Data entries
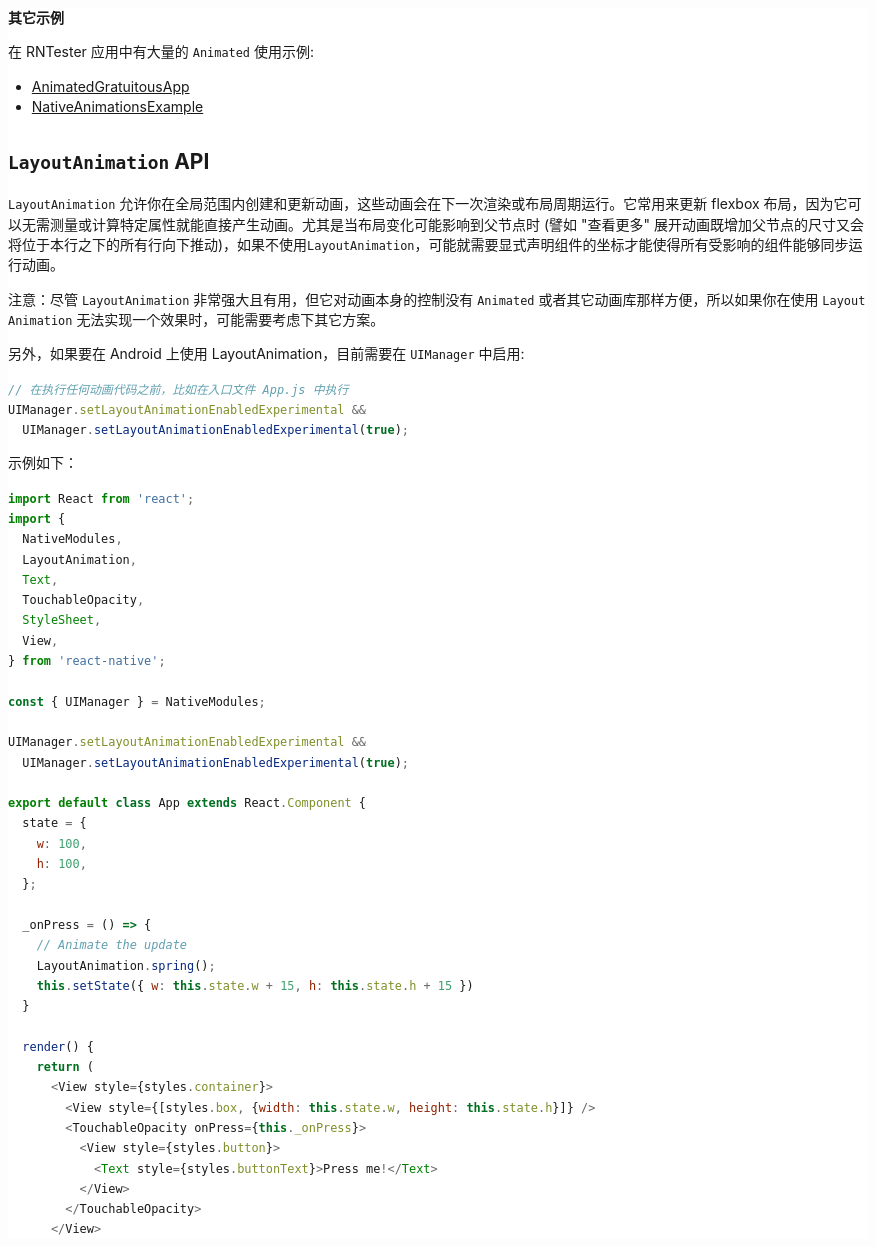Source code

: **其它示例**

在 RNTester 应用中有大量的 `Animated` 使用示例:

* [AnimatedGratuitousApp](https://github.com/facebook/react-native/tree/master/RNTester/js/AnimatedGratuitousApp)
* [NativeAnimationsExample](https://github.com/facebook/react-native/blob/master/RNTester/js/NativeAnimationsExample.js)



## `LayoutAnimation` API

`LayoutAnimation` 允许你在全局范围内创建和更新动画，这些动画会在下一次渲染或布局周期运行。它常用来更新 flexbox 布局，因为它可以无需测量或计算特定属性就能直接产生动画。尤其是当布局变化可能影响到父节点时 (譬如 "查看更多" 展开动画既增加父节点的尺寸又会将位于本行之下的所有行向下推动)，如果不使用`LayoutAnimation`，可能就需要显式声明组件的坐标才能使得所有受影响的组件能够同步运行动画。

注意：尽管 `LayoutAnimation` 非常强大且有用，但它对动画本身的控制没有 `Animated` 或者其它动画库那样方便，所以如果你在使用 `LayoutAnimation` 无法实现一个效果时，可能需要考虑下其它方案。

另外，如果要在 Android 上使用 LayoutAnimation，目前需要在 `UIManager` 中启用:

```javascript
// 在执行任何动画代码之前，比如在入口文件 App.js 中执行
UIManager.setLayoutAnimationEnabledExperimental &&
  UIManager.setLayoutAnimationEnabledExperimental(true);
```

示例如下：

```js
import React from 'react';
import {
  NativeModules,
  LayoutAnimation,
  Text,
  TouchableOpacity,
  StyleSheet,
  View,
} from 'react-native';

const { UIManager } = NativeModules;

UIManager.setLayoutAnimationEnabledExperimental &&
  UIManager.setLayoutAnimationEnabledExperimental(true);

export default class App extends React.Component {
  state = {
    w: 100,
    h: 100,
  };

  _onPress = () => {
    // Animate the update
    LayoutAnimation.spring();
    this.setState({ w: this.state.w + 15, h: this.state.h + 15 })
  }

  render() {
    return (
      <View style={styles.container}>
        <View style={[styles.box, {width: this.state.w, height: this.state.h}]} />
        <TouchableOpacity onPress={this._onPress}>
          <View style={styles.button}>
            <Text style={styles.buttonText}>Press me!</Text>
          </View>
        </TouchableOpacity>
      </View>
```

**Exercise aim:**
Among the entries above, tally each line with the string "TouchableOpacity" and state that figure only.

**Result:**
3